Work required
Return each line below holding the string "Galería".

(Beginning of Given records)

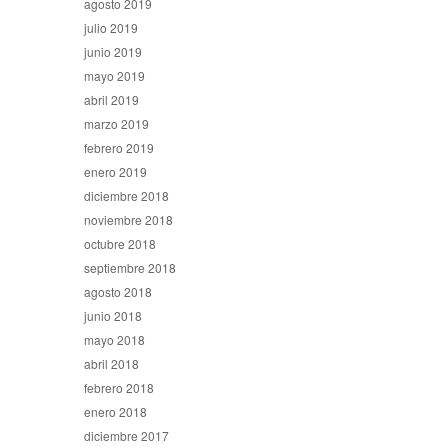
agosto 2019
julio 2019
junio 2019
mayo 2019
abril 2019
marzo 2019
febrero 2019
enero 2019
diciembre 2018
noviembre 2018
octubre 2018
septiembre 2018
agosto 2018
junio 2018
mayo 2018
abril 2018
febrero 2018
enero 2018
diciembre 2017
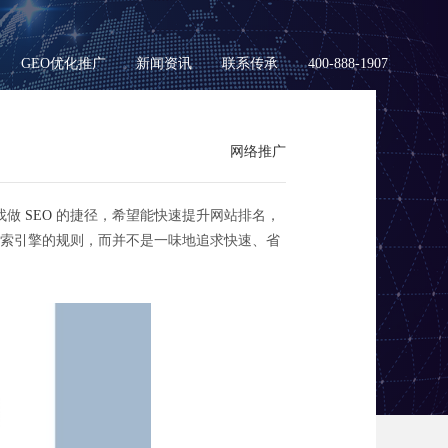
GEO优化推广
新闻资讯
联系传承
400-888-1907
网络推广
找做
SEO
的捷径，希望能快速提升网站排名，
索引擎的规则，而并不是一味地追求快速、省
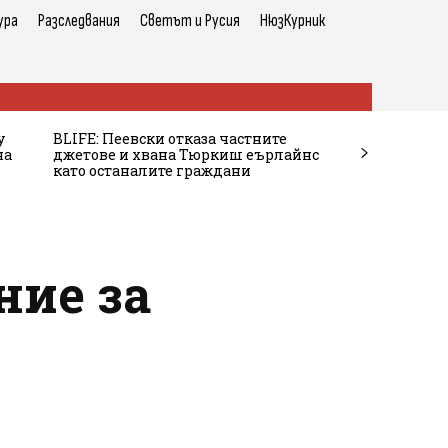
ура
Разследвания
Светът и Русия
НюзКурник
у
BLIFE: Пеевски отказа частните
на
джетове и хвана Тюркиш еърлайнс
като останалите граждани
ние за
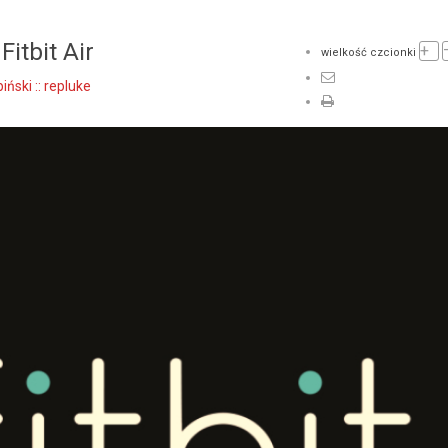
itbit Air
+
wielkość czcionki
ński :: repluke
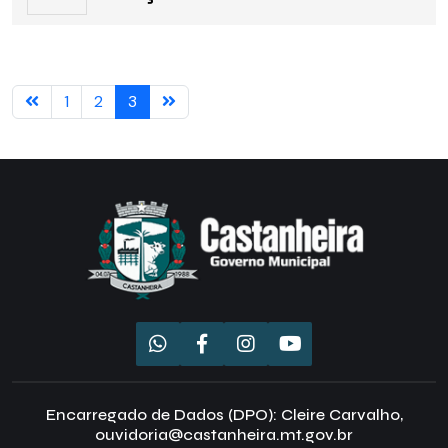
1
2
3
Encarregado de Dados (DPO): Cleire Carvalho,
ouvidoria@castanheira.mt.gov.br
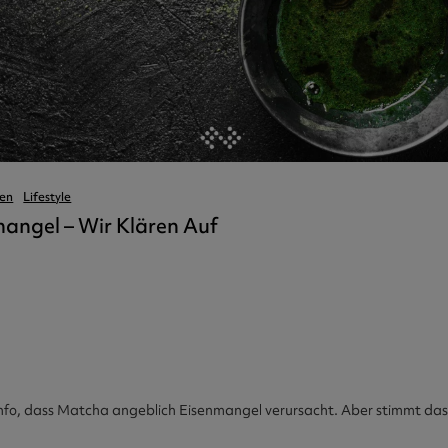
ner
Collagen
tra
kers
chen
den
Lifestyle
angel – Wir Klären Auf
Info, dass Matcha angeblich Eisenmangel verursacht. Aber stimmt das 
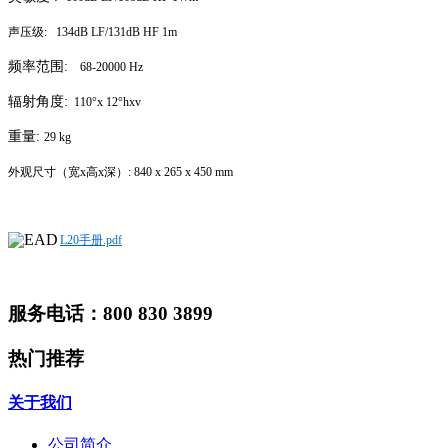
声压级:
134dB LF/131dB HF 1m
频率范围:
68-20000 Hz
辐射角度:
110°x 12°hxv
重量:
29 kg
外观尺寸（宽x高x深）:
840 x 265 x 450 mm
L20手册.pdf
服务电话：800 830 3899
热门推荐
关于我们
公司简介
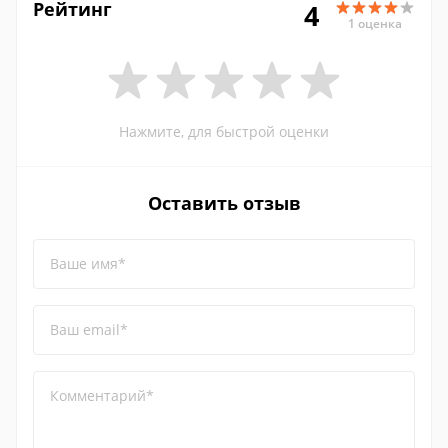
Рейтинг
4
1 оценка
Нажмите, для быстрой оценки
Оставить отзыв
Ваше имя*
Ваш email*
Комментарий*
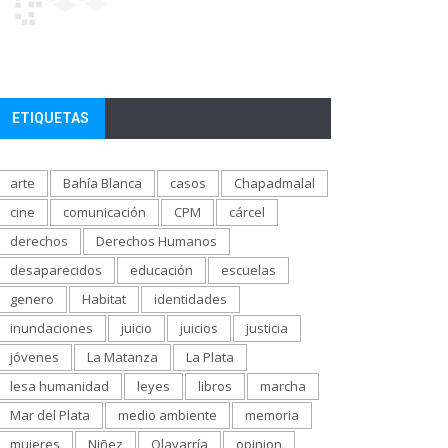
ETIQUETAS
arte
Bahía Blanca
casos
Chapadmalal
cine
comunicación
CPM
cárcel
derechos
Derechos Humanos
desaparecidos
educación
escuelas
genero
Habitat
identidades
inundaciones
juicio
juicios
justicia
jóvenes
La Matanza
La Plata
lesa humanidad
leyes
libros
marcha
Mar del Plata
medio ambiente
memoria
mujeres
Niñez
Olavarría
opinion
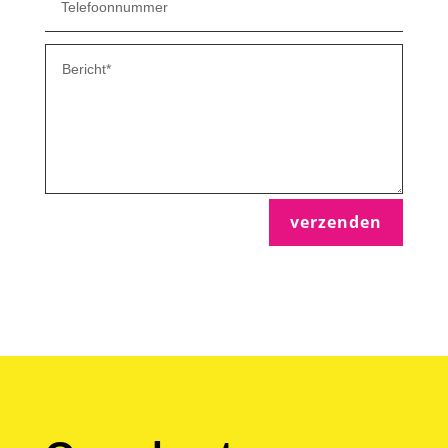
verzenden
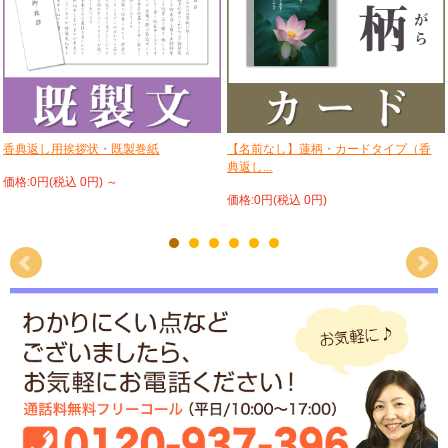
香典返し用挨拶状・既製巻紙
【名前なし】蓮柄・カードタイプ（香
典返し...
価格:0円(税込 0円)
～
価格:0円(税込 0円)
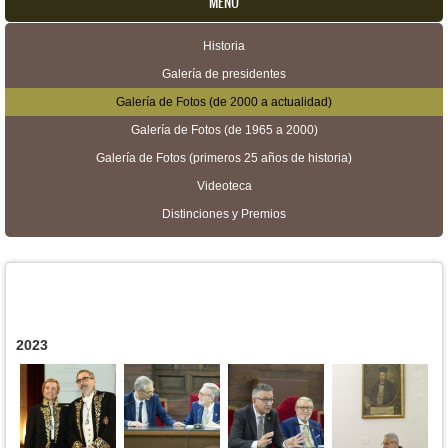
MENU
Historia
Menú secundario
Galería de presidentes
Galería de Fotos (de 2000 a actualidad)
Galería de Fotos (de 1965 a 2000)
Galería de Fotos (primeros 25 años de historia)
Videoteca
Distinciones y Premios
2023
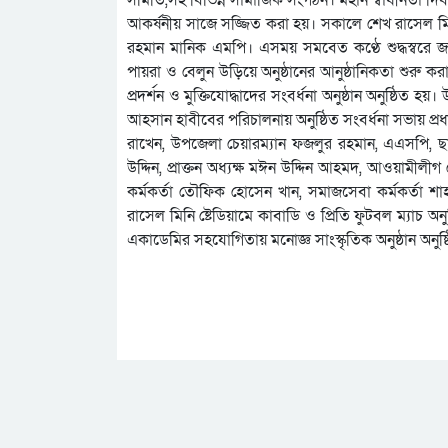
আকর্ষনীয় সাজে সজ্জিত করা হয়। সকালে শেখ রাসেল মিন
রহমান মানিক এমপি। এসময় সমবেত কণ্ঠে শুদ্ধস্বরে জাত
পায়রা ও বেলুন উড়িয়ে অনুষ্ঠানের আনুষ্ঠানিকতা শুরু 
প্রদর্শন ও মুক্তিযোদ্ধাদের সংবর্ধনা অনুষ্ঠান অনুষ্ঠিত হ
আহসান হাবীবের পরিচালনায় অনুষ্ঠিত সংবর্ধনা সভায় প্রধ
রাখেন, উপজেলা চেয়ারম্যান ফজলুর রহমান, এএসপি, ছা
উদ্দিন, প্রাক্তন অধ্যক্ষ মঈন উদ্দিন আহমদ, আওয়ামীল
কর্মকর্তা তৌফিক হোসেন খান, সমাজসেবা কর্মকর্তা শা
রাসেল মিনি ষ্টেডিয়ামে কাবাডি ও প্রিতি ফুটবল ম্যাচ অ
একাডেমির সহযোগিতায় মনোজ্ঞ সাংস্কৃতিক অনুষ্ঠান অনুষ্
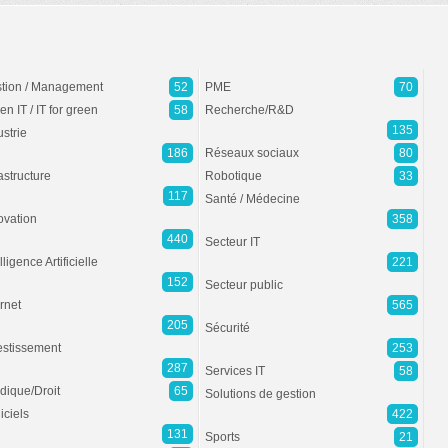
tion / Management
52
PME
70
en IT / IT for green
58
Recherche/R&D
135
ustrie
186
Réseaux sociaux
80
rastructure
Robotique
33
117
Santé / Médecine
ovation
358
440
Secteur IT
lligence Artificielle
221
152
Secteur public
ernet
565
205
Sécurité
estissement
253
287
Services IT
58
idique/Droit
65
Solutions de gestion
iciels
422
131
Sports
21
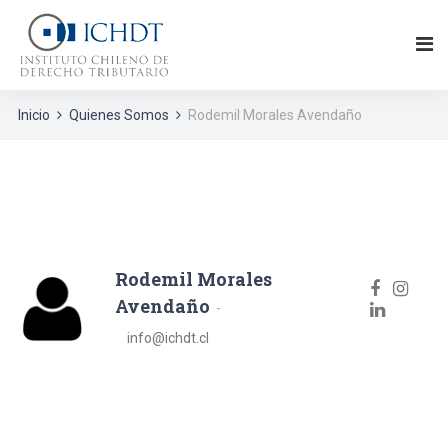
Inicio
Quienes Somos
Rodemil Morales Avendaño
Rodemil Morales
Avendaño
info@ichdt.cl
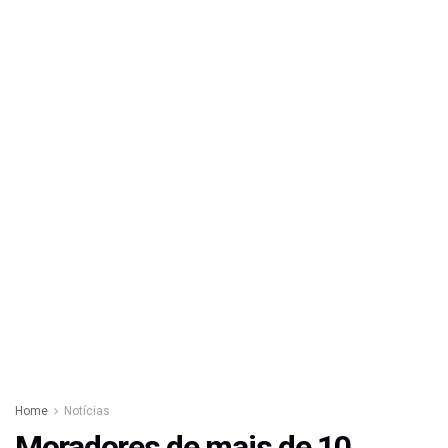
Home
Notícias
Moradores de mais de 10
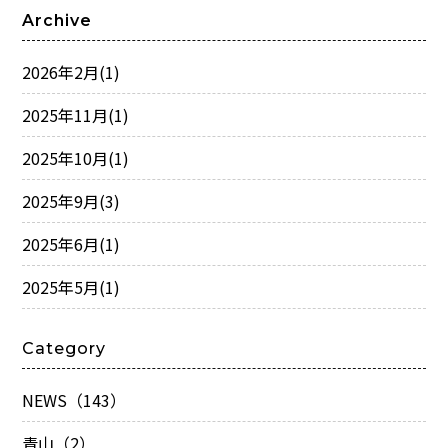
Archive
2026年2月
(1)
2025年11月
(1)
2025年10月
(1)
2025年9月
(3)
2025年6月
(1)
2025年5月
(1)
Category
NEWS（143）
青山（2）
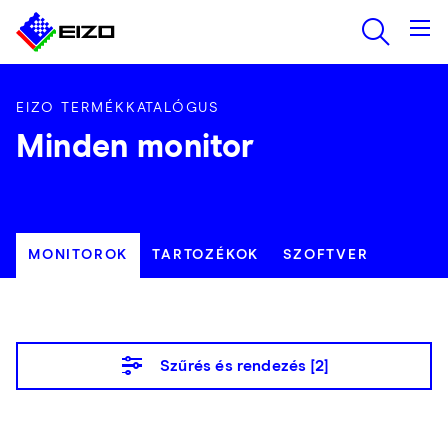
EIZO TERMÉKKATALÓGUS
Minden monitor
MONITOROK
TARTOZÉKOK
SZOFTVER
Szűrés és rendezés [
2
]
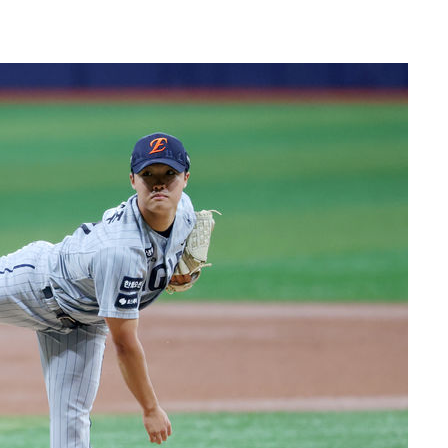
.3%↑
말고 과감히
쪽 아웃바
 하향
별재난지역
…희망지 못
날씨]
요 선제 대
단
무'
 마쳐
장 기소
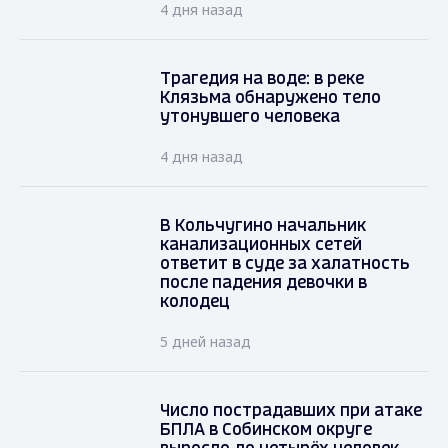
4 дня назад
Трагедия на воде: в реке
Клязьма обнаружено тело
утонувшего человека
4 дня назад
В Кольчугино начальник
канализационных сетей
ответит в суде за халатность
после падения девочки в
колодец
5 дней назад
Число пострадавших при атаке
БПЛА в Собинском округе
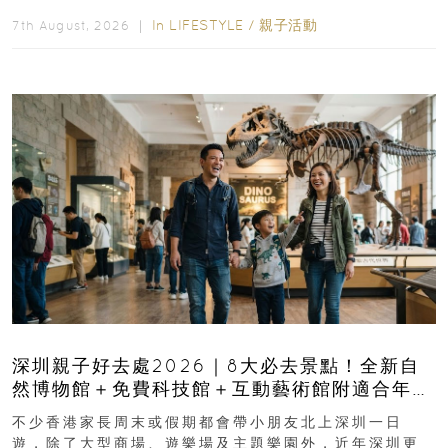
長與小朋友可以走進前流浮山警署...
In
LIFESTYLE
/
親子活動
7th August, 2026 ｜
深圳親子好去處2026｜8大必去景點！全新自
然博物館＋免費科技館＋互動藝術館附適合年
齡、交通、門票、開放時間
不少香港家長周末或假期都會帶小朋友北上深圳一日
遊，除了大型商場、遊樂場及主題樂園外，近年深圳更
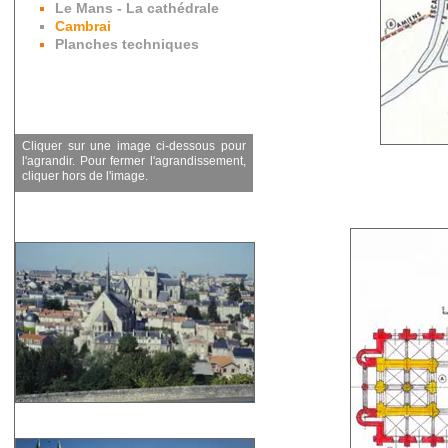
Le Mans - La cathédrale
Cambrai
Planches techniques
Cliquer sur une image ci-dessous pour
l'agrandir. Pour fermer l'agrandissement,
cliquer hors de l'image.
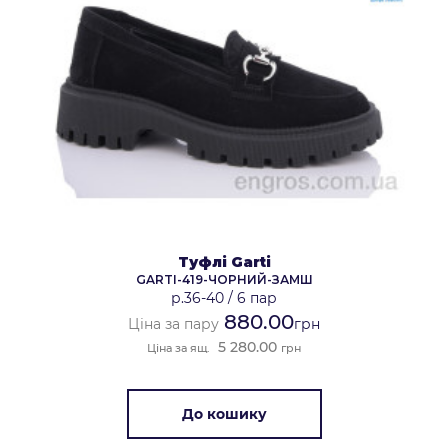
Туфлі Garti
GARTI-419-ЧОРНИЙ-ЗАМШ
р.36-40
/
6 пар
880.00
Ціна за пару
грн
5 280.00
Ціна за ящ.
грн
До кошику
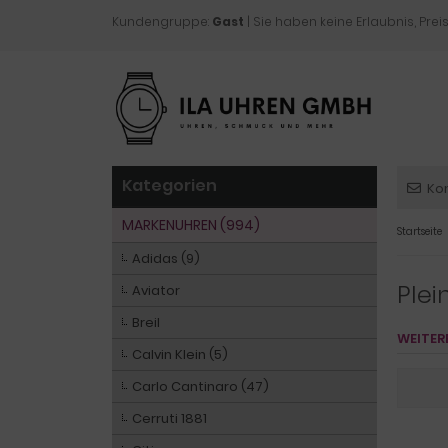
Kundengruppe:
Gast
| Sie haben keine Erlaubnis, Preis
Kategorien
Ko
MARKENUHREN (994)
Startseite
Adidas (9)
Plei
Aviator
Breil
WEITER
Calvin Klein (5)
Carlo Cantinaro (47)
Cerruti 1881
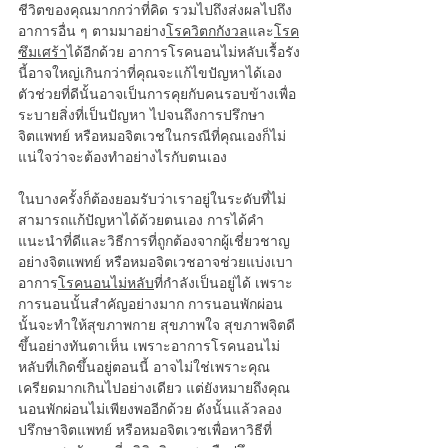
ชีวิตของคุณมากกว่าที่คิด รวมไปถึงส่งผลไปถึง
อาการอื่น ๆ ตามมาอย่าง
โรควิตกกังวล
และ
โรค
ซึมเศร้า
ได้อีกด้วย อาการโรคนอนไม่หลับเรื้อรัง
นี้อาจใหญ่เกินกว่าที่คุณจะแก้ไขปัญหาได้เอง 
ตัวช่วยที่ดีนั้นอาจเป็นการคุยกับคนรอบข้างเพื่อ
ระบายสิ่งที่เป็นปัญหา ไปจนถึงการปรึกษา
จิตแพทย์ หรือหมอจิตเวชในกรณีที่คุณเองก็ไม่
แน่ใจว่าจะต้องทำอย่างไรกับตนเอง
ในบางครั้งก็ต้องยอมรับว่าเราอยู่ในระดับที่ไม่
สามารถแก้ปัญหาได้ด้วยตนเอง การได้คำ
แนะนำที่ดีและวิธีการที่ถูกต้องจากผู้เชี่ยวชาญ
อย่างจิตแพทย์ หรือหมอจิตเวชอาจช่วยแบ่งเบา
อาการ
โรคนอนไม่หลับ
ที่กำลังเป็นอยู่ได้ เพราะ
การนอนนั้นสำคัญอย่างมาก การนอนพักผ่อน
นั้นจะทำให้สุขภาพกาย สุขภาพใจ สุขภาพจิตดี
ขึ้นอย่างทันตาเห็น เพราะอาการโรคนอนไม่
หลับที่เกิดขึ้นอยู่ตอนนี้ อาจไม่ใช่เพราะคุณ
เครียดมากเกินไปอย่างเดียว แต่ยังหมายถึงคุณ
นอนพักผ่อนไม่เพียงพออีกด้วย ดังนั้นแล้วลอง
ปรึกษาจิตแพทย์ หรือหมอจิตเวชเพื่อหาวิธีที่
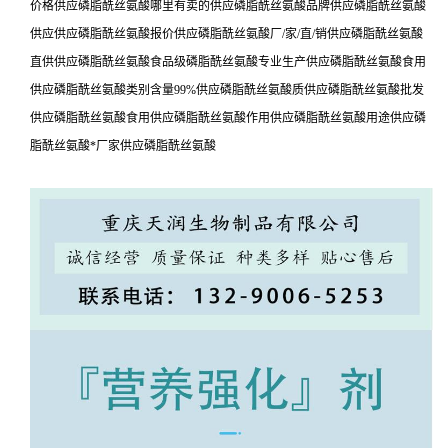
价格供应磷脂酰丝氨酸哪里有卖的供应磷脂酰丝氨酸品牌供应磷脂酰丝氨酸
供应供应磷脂酰丝氨酸报价供应磷脂酰丝氨酸厂/家/直/销供应磷脂酰丝氨酸
直供供应磷脂酰丝氨酸食品级磷脂酰丝氨酸专业生产供应磷脂酰丝氨酸食用
供应磷脂酰丝氨酸类别含量99%供应磷脂酰丝氨酸质供应磷脂酰丝氨酸批发
供应磷脂酰丝氨酸食用供应磷脂酰丝氨酸作用供应磷脂酰丝氨酸用途供应磷
脂酰丝氨酸*厂家供应磷脂酰丝氨酸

(End of Given records)

Written solution
Galería de presidentes
Galería de Fotos (de 2000 a actualidad)
Galería de Fotos (de 1965 a 2000)
Galería de Fotos (primeros 25 años de historia)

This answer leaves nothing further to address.